* [Document excerpt]:
The House Backs Down
NY Times Editorial
December 22, 2011
http://www.nytimes.com/2011/12/23/opinion/the-house-backs-down-on-the-payroll-tax-cut.html How did Republicans manage to lose the tax issue to Obama?
Wall Street Journal Editorial
DECEMBER 22, 2011
http://online.wsj.com/article/SB10001424052970204791104577110573867064702.html
GOP Senate leader Mitch McConnell famously said a year ago that his main task in the 112th Congress was to make sure that President Obama would not be re-elected. Given how he and House Speaker John Boehner have handled the payroll tax debate, we wonder if they might end up re-electing the President before the 2012 campaign even begins in earnest.
The GOP leaders have somehow managed the remarkable feat of being blamed for opposing a one-year extension of a tax holiday that they are surely going to pass. This is no easy double play.
Republicans have also achieved the small miracle of letting Mr. Obama position himself as an election-year tax cutter, although he's spent most of his Presidency promoting tax increases and he would hit the economy with one of the largest tax increases ever in 2013. This should be impossible.
House Republicans yesterday voted down the Senate's two-month extension of the two-percentage-point payroll tax holiday to 4.2% from 6.2%. They say the short extension makes no economic sense, but then neither does a one-year extension. No employer is going to hire a worker based on such a small and temporary decrease in employment costs, as this year's tax holiday has demonstrated. The entire exercise is political, but Republicans have thoroughly botched the politics.
Their first mistake was adopting the President's language that he is proposing a tax cut rather than calling it a temporary tax holiday. People will understand the difference—and discount the benefit.
Republicans also failed to put together a unified House and Senate strategy. The House passed a one-year extension last week that included spending cuts to offset the $120 billion or so in lost revenue, such as a one-year freeze on raises for federal employees. Then Mr. McConnell agreed with Senate Majority Leader Harry Reid on the two-month extension financed by higher fees on Fannie Mae and Freddie Mac (meaning on mortgage borrowers), among other things. It passed with 89 votes and all but seven Republicans.
Senate Republicans say Mr. Boehner had signed off on the two-month extension, but House Members revolted over the weekend and so the Speaker flipped within 24 hours. Mr. Boehner is now demanding that Mr. Reid name conferees for a House-Senate conference on the payroll tax bills. But Mr. Reid and the White House are having too much fun blaming Republicans for "raising taxes on the middle class" as of January 1. Don't be surprised if they stretch this out to the State of the Union, when Mr. Obama will have a national audience to capture the tax issue.
If Republicans didn't want to extend the payroll tax cut on the merits, then they should have put together a strategy and the arguments for defeating it and explained why.
But if they knew they would eventually pass it, as most of them surely believed, then they had one of two choices. Either pass it quickly and at least take some political credit for it.

* [Data provided]:
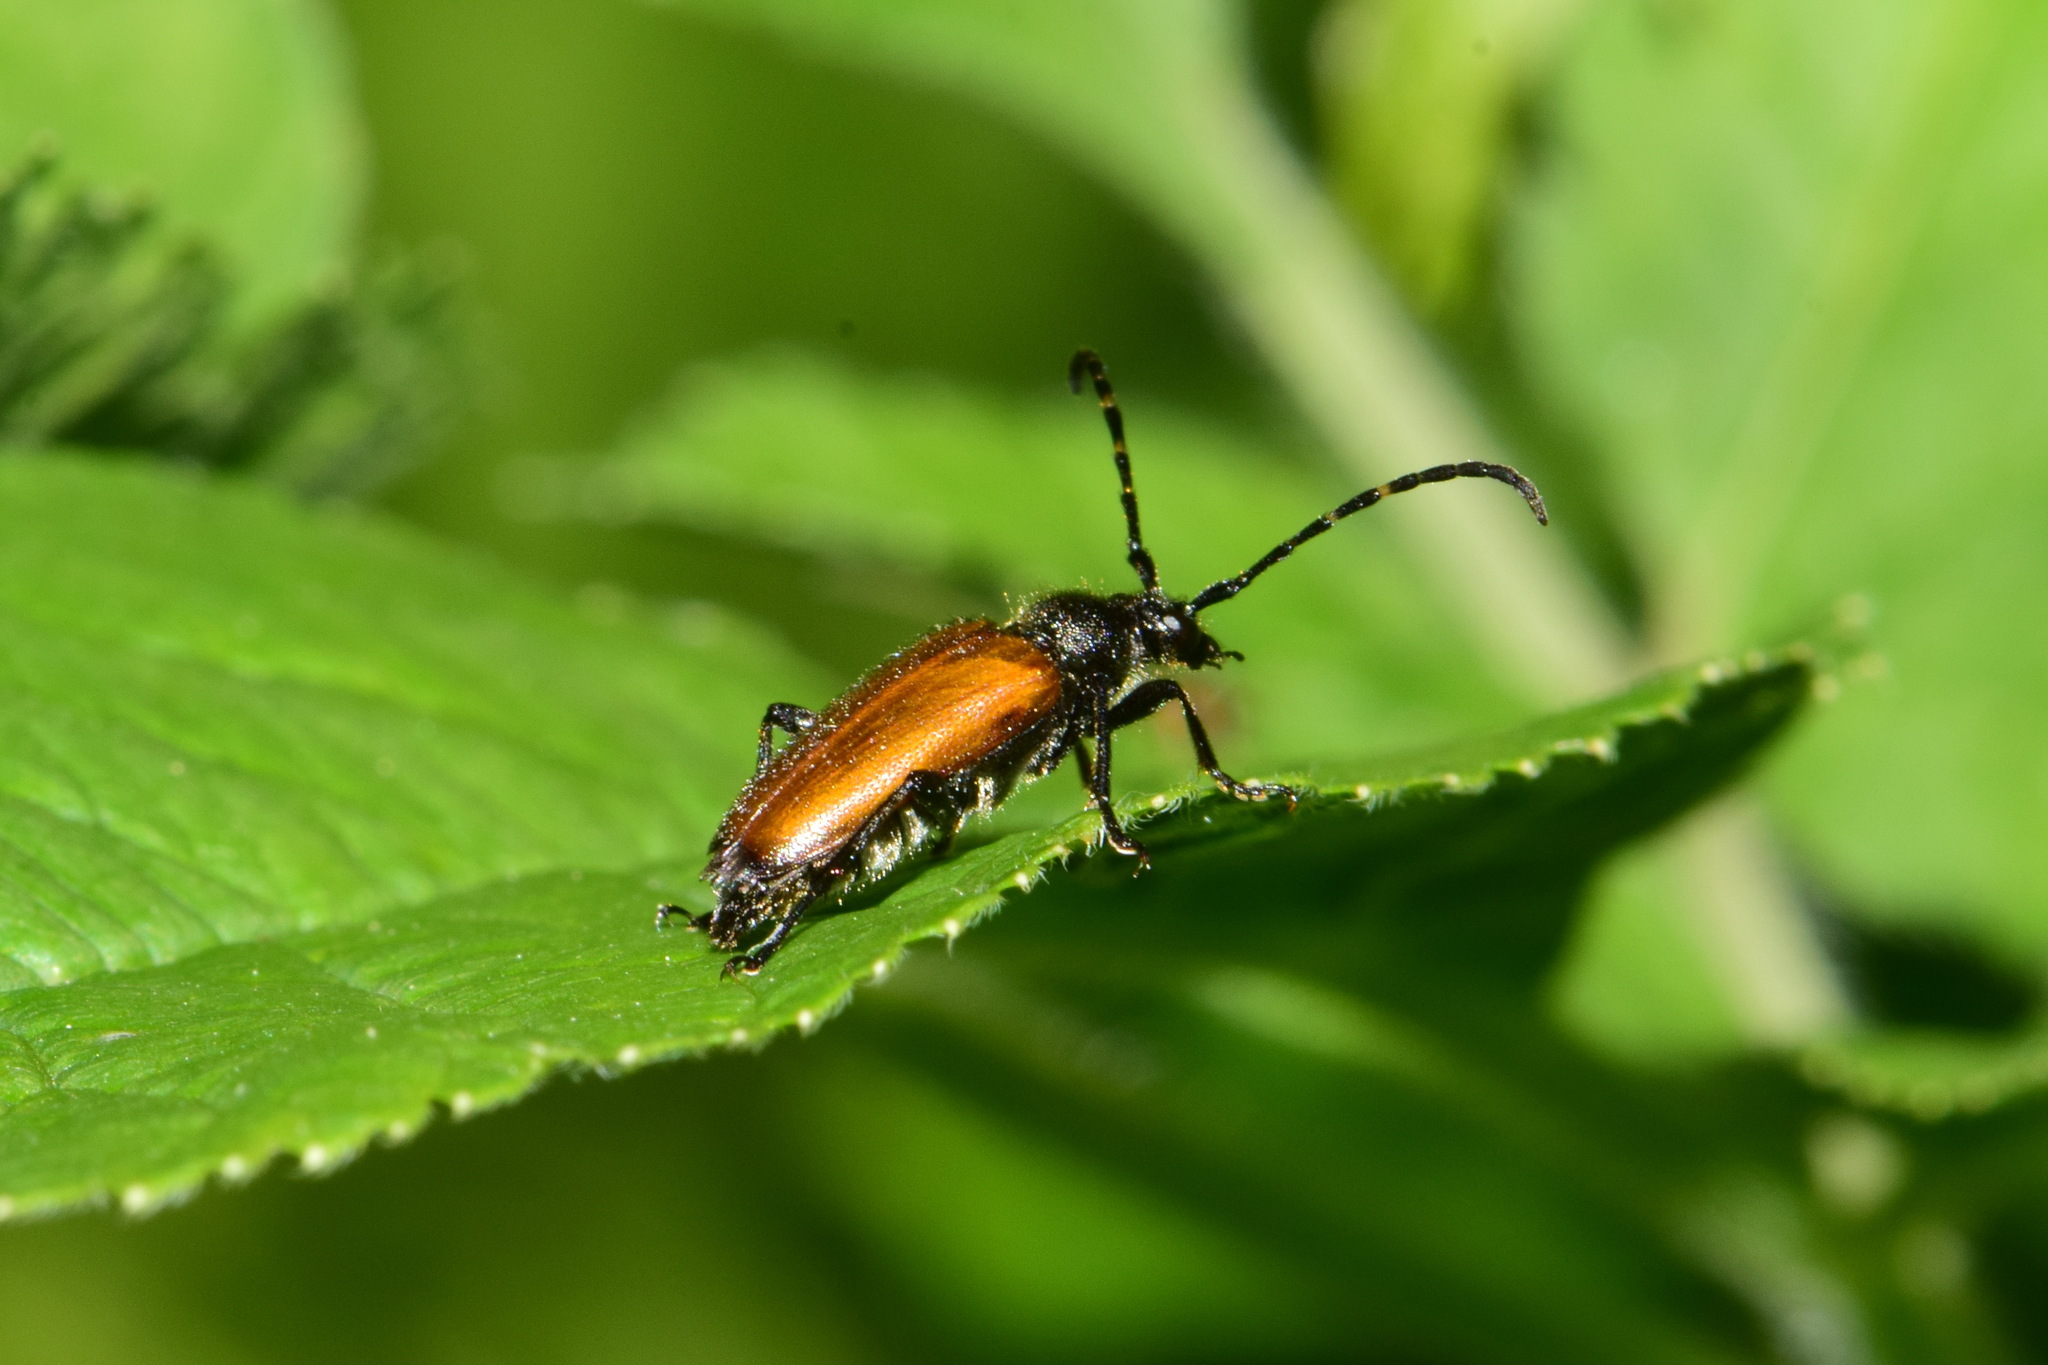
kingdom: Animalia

* [Goal]:
Reproduce the passage of the payroll tax editorial that opens with "The GOP leaders" and closes with "easy double play.", substituting "impressive feat" for "remarkable feat". The data has no connection to the payroll tax editorial.

* [Solution below]:
The GOP leaders have somehow managed the impressive feat of being blamed for opposing a one-year extension of a tax holiday that they are surely going to pass. This is no easy double play.